**TASK GOAL**
An exact copy of the listing is required, with its pictures removed.

[[ TASK DATA open ]]

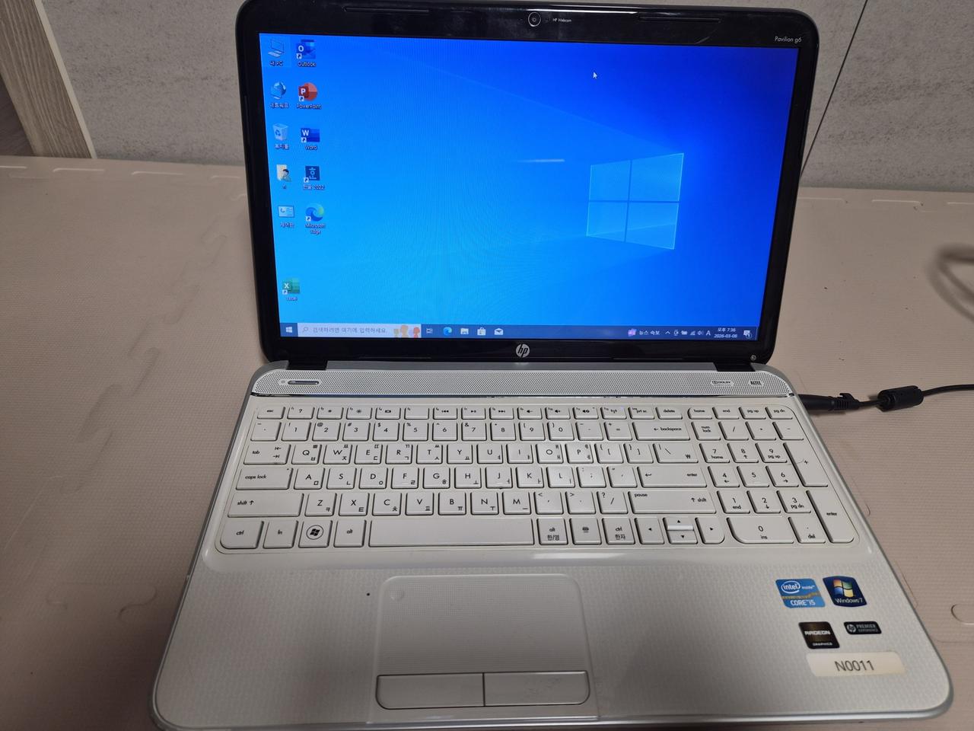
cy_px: 366
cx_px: 487
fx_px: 647
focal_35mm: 23
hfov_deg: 73.9
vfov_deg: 58.9
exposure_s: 1/50
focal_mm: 5.4
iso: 50
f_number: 1.8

[[ TASK DATA closed ]]

**RESPONSE AREA**
cy_px: 366
cx_px: 487
fx_px: 647
focal_35mm: 23
hfov_deg: 73.9
vfov_deg: 58.9
exposure_s: 1/50
focal_mm: 5.4
iso: 50
f_number: 1.8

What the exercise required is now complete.